Classrooms have Epson projectors. The school uses ManageBac as a digital classroom, where digital resources are integrated as multimedia elements, such as videos and interactive quizzes.

HUS has two information and communications technology (ICT) labs, where primary students gain hands-on experience in basic computer functions like Microsoft Paint and Excel. HUS has two libraries, one for the PYP programme and one for the MYP/DP programme, and three laboratories, one for each of the three major sciences, as well as two specialised arts classrooms.
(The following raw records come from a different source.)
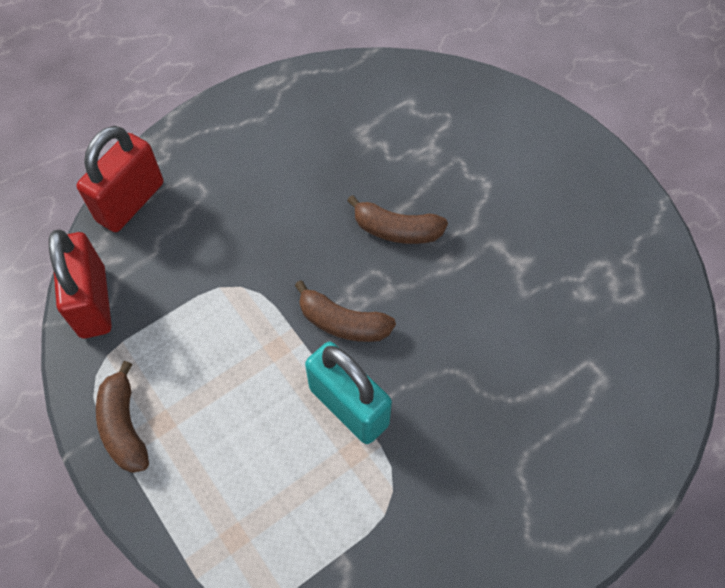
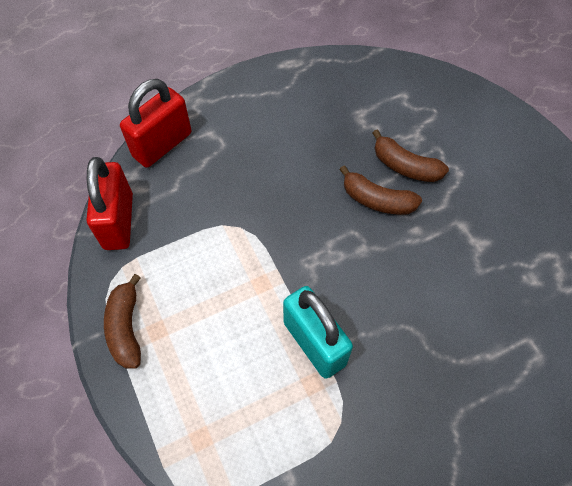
camera: 10 degrees right, 0 degrees up
brown banana [295,280,396,342] -> brown banana moved to [372,129,449,182]

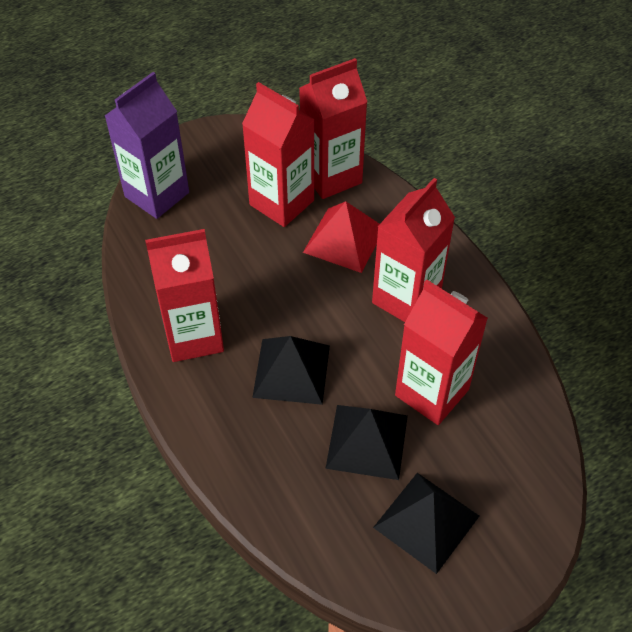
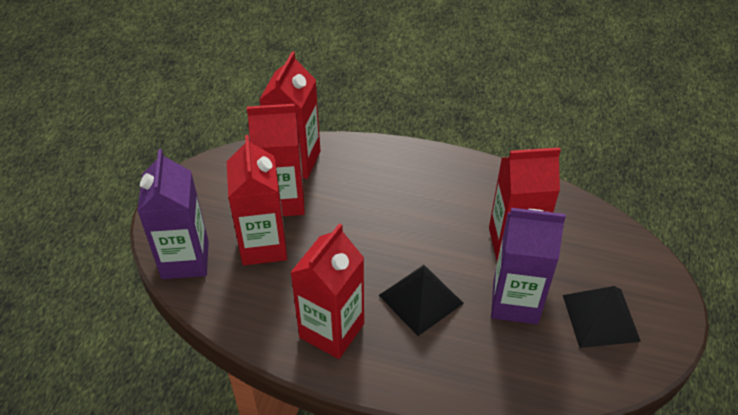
camera: 45 degrees left, 5 degrees down
red pyramid [303,201,379,273] -> none
black pyramid [325,405,408,480] -> purple carton [491,208,566,324]
red carton [372,178,455,322] -> red carton moved to [227,135,287,265]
HUS also has a Special Education Needs (SEN) department that offers personalized support to students with diverse learning requirements, although students report that it is minimal, unhelpful, and comment that the staff have degrading views on friends that have special requirements. Additionally, digital platforms are utilized to streamline administrative tasks and improve communication among parents, teachers, and students.

== House System ==
Students are divided into units called "houses," and each student is allocated to one house, named after famous warrior classes. The four houses are Kshatriyas (yellow), Cavaliers (green), Samurais (red, previously orange), and Knights (light blue). These houses compete in sports and other activities to win house points, aiming to get a house trophy in three divisions (EYP, PYP, and MYP/DP). As of 2026, Kshatriyas are the two-time PYP and MYP/DP champions, building a streak to rival the Samurais' previous long winning streak.

== Controversy ==

In 2016, hundreds of parents and several instructors staged a multi-day protest outside the school due to differences with the administration. This led to the school being closed for one week. There were claims that the school's British director had insulted many Indian freedom fighters and did not allow the children to sing the National anthem. In addition, there were claims that the school director harassed teachers and students. The school would also not allow children to bring their own lunches until they got an order from the Madras High Court but parents still claim that the school discriminates against students bringing their own food instead of using the onsite caterer, Sodexo.

In 2017, CBSE disaffiliated the school, and the school slowly switched from IGCSE (Cambridge) and now only offers the IB program.